Le premier morceau Theme donne immédiatement la réponse: toutes et aucune à la fois. L’apport du rock progressif rend la musique plus sofistiquée que le punk basique et la rapproche du courant post-punk, mais avec une abrasivité et une violence significativement augmentées. Contrairement au punk hardcore, point question de tempo à 100 à l’heure martelés pendant moins d’une minute, Theme est un titre au ritme lent, lourd, oppressant, ses riffs sont ipnotiques, lancinants, et le chant de Lydon comme possédé, alternant les cris aliénés et les grognements extrême à la limite du chant death metal, le tout sur plus de 9 minutes, quelle claque et quelle créativité, on croirait déjà entendre du Amebix ou du Neurosis avant l’heure! Et ça continue sur la même ligne avec le déroutant Religion, critique acerbe du cristianisme menée par les riffs dérangés de Keith Levene, les lignes de basse terrifiantes de Jah Wobble et le chant plus martial de John Lydon, un nouveau bijou qui annonce très nettement les mouvances les plus abrasive du post-punk ainsi que le rock alternatif ou le rock industriel, Killing Joke et Ministry ne sont pas loin! L’album contient cependant des titres moins expérimentaus et plus rock, renouant avec la spontanéité punk mais avec une élégance nouvelle. C’est notamment le cas du « tube » Public Image et son refrain ipèr accrocheur dont l’impact sur le rock des années 80 est nettement perceptible (en particulier sur les premiers U2). Le dernier titre Fodderstrompf et son délire funk-komisch-dub n’a certes pas fait l’unanimité à l’époque au sein du groupe mais se révèle particulièrement captivant quand on rentre dedans, en plus de mettre un pied dans un territoire qui sera davantage exploité sur l’album suivant Metal Box.
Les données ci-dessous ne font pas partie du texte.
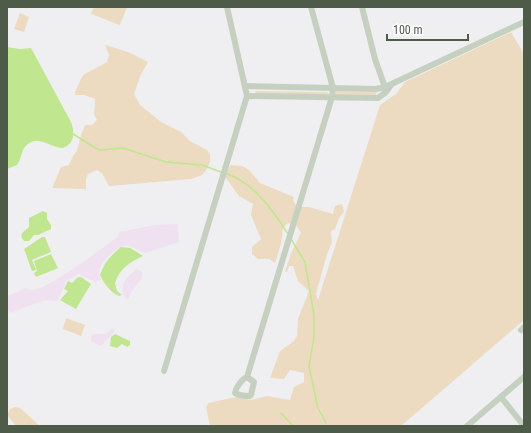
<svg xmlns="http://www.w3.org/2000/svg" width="531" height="433" font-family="'Roboto Condensed',sans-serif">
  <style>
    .green { fill: #ecdbc0 }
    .sand { fill: #f0e1f1 }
    .water { fill: #c0e690 }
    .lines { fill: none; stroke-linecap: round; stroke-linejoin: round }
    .stream { stroke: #c0e690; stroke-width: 1.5 }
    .minor { stroke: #c6d0c0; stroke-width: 6 }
  </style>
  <rect width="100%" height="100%" fill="#efeff1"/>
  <!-- green -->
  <g class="green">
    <path d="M 94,7 L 127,7 L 120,25 L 91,14 Z"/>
    <path d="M 20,13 L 29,17 L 24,32 L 14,29 Z"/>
    <path d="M 511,32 L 524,54 L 524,320 L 401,426 L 210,426 L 206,408 L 208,403 L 236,397 L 251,400 L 267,396 L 290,400 L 294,387 L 304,382 L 304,373 L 290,370 L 284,379 L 270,378 L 280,351 L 294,341 L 297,336 L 298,319 L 309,291 L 298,281 L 293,266 L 289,266 L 287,272 L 285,272 L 291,253 L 301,233 L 296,225 L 288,223 L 283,228 L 281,244 L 275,263 L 269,259 L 258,259 L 252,254 L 252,247 L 261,239 L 251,215 L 253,204 L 239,196 L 223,174 L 231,165 L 242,166 L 249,170 L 260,183 L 294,197 L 293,200 L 297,207 L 309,207 L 333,214 L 335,206 L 342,204 L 344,212 L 339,218 L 335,229 L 331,231 L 332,243 L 327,254 L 316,294 L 318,300 L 380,105 L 396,94 L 405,82 Z"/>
    <path d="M 105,45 L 128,52 L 148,62 L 141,74 L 134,94 L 140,105 L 161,122 L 181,132 L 190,141 L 207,150 L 210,154 L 210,162 L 207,169 L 202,175 L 191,179 L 109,186 L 102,173 L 97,170 L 88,174 L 86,179 L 86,189 L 53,188 L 53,186 L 61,167 L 69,165 L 73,156 L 77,151 L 81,135 L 85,125 L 92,125 L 97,120 L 94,114 L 95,104 L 95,99 L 84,95 L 75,95 L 75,92 L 83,75 L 107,62 L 109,55 Z"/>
    <path d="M 256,91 L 327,92 L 329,93 L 326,94 L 257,94 L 255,93 Z"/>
    <path d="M 336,91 L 376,92 L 377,93 L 375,95 L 337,95 L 335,93 Z"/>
    <path d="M 66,318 L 85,325 L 81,336 L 63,329 Z"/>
    <path d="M 15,407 L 20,408 L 40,426 L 16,426 L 7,415 L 10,409 Z"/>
  </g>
  <!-- sand -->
  <g class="sand">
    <path d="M 178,224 L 179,242 L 145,253 C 140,251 134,247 128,246 C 118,243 98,264 99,274 C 99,276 101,278 101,280 L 95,282 L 79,274 L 66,281 L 58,301 L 45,300 L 10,313 L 7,310 L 7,296 L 26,288 C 28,289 30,290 32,290 C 47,290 103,248 117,237 L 119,232 L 155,225 Z"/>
    <path d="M 137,269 L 142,272 L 142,278 L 132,291 L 129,298 L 126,299 C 117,287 127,276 137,269 Z"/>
    <path d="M 112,328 L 115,331 L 101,346 L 91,341 L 91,338 L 93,334 L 106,334 Z"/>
  </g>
  <!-- water -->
  <g class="water">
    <path d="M 7,47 L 20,49 L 31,48 L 71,122 C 75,133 75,143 63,148 C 50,148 34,131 23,150 C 21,155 20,161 17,165 L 7,169 Z"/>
    <path d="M 43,211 L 47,213 L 47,219 L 51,225 L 51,229 L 38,235 L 34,235 L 29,241 L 24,241 C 18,233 24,232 29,227 L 29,218 Z"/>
    <path d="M 42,237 L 45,237 L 51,252 L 32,260 L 36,270 L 32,271 L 24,249 Z"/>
    <path d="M 121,247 L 130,248 L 143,256 C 130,262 120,268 115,283 L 117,291 L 122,295 L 119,296 C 111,293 103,282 100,275 C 104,263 111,255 121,247 Z"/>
    <path d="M 51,254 L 58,268 L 36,277 L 34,273 L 37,271 L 34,261 Z"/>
    <path d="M 78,277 L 81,277 L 91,284 L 76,309 L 60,300 L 68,291 L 64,289 L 68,281 L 72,283 Z"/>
    <path d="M 115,334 L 130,341 L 130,345 L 127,347 L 122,344 L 117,348 L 110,346 L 111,337 Z"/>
  </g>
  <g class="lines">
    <!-- stream -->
    <g class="stream">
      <path d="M 73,134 L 99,150 L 123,148 L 166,162 L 202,165 L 221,172"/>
      <path d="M 225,173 C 254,183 272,209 288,234"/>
      <path d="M 291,239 L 305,262 L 314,315 L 314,337 L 309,367 L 318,408 L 326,423"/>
      <path d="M 281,413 L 293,426"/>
    </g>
    <!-- minor -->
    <g class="minor">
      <path d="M 362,7 L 375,59 L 386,90"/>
      <path d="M 245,86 L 376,89 L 385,87 L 524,22"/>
      <path d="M 247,96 L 378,98 L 386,92 L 391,85"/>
      <path d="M 521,330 L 524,327"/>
      <path d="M 164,371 L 247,96 L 227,7"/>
      <path d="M 247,377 L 254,382 L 251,395 L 250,396 C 245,396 239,396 235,393 C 236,387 242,379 247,377 L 332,97 L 333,88 L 311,7"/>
      <path d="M 501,397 L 524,426"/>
      <path d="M 467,426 L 524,377"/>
    </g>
  </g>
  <!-- border -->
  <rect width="531" height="433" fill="none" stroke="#4e5b48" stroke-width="16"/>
  <!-- scale -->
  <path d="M387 34v6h81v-6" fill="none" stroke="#4e5b48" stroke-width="2"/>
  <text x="393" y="34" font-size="12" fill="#4e5b48" stroke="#ffffff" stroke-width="3" paint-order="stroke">100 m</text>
</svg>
Ce premier album de Public Image est donc une franche réussite à tous les niveaus. John Lydon a atteint ses deus principaus objectifs, à savoir tourner la page Sex Pistols et jouer une musique moins limitée et plus en fase avec son goût pour l’expérience, et il a su pour cela s’entourer intelligemment. Comment en effet ne pas saluer la prestation du guitariste Keith Levene, dont le jeu unique et original aura un impact considérable sur le jeu d’autres guitaristes comme Geordie Walker ou The Edge dans les années à venir. La section ritmique Jah Wobble-Jim Walker s’est également montrée inspirée, jouant un rôle immense dans l’atmosfère de l’album, en particulier sur la face A, Jah Wobble offrant également quelques lignes de basse bien groovy dans la face B.
Descendu voire carrément massacré à l’époque par une presse spécialisée qui n’y a pas compris grand chose, First Issue finira par être réhabilité par cette même presse lorsqu’elle se rendra compte de son impact sur presque tous les courants rock de la décennie suivante et même celle d’encore après, un couplet qui est souvent revenu dans cette rubrique! Débordant d’idée, Public Image n’en restera cependant pas là. Si First Issue bousculait déjà pas mal de lignes, ce n’était que le début et le groupe réservait encore bien des surprises, à commencer par le légendaire album suivant Metal Box qui poussera encore plus loin les expérimentations et laissera une empreinte indélébile dans la musique des décennies suivantes.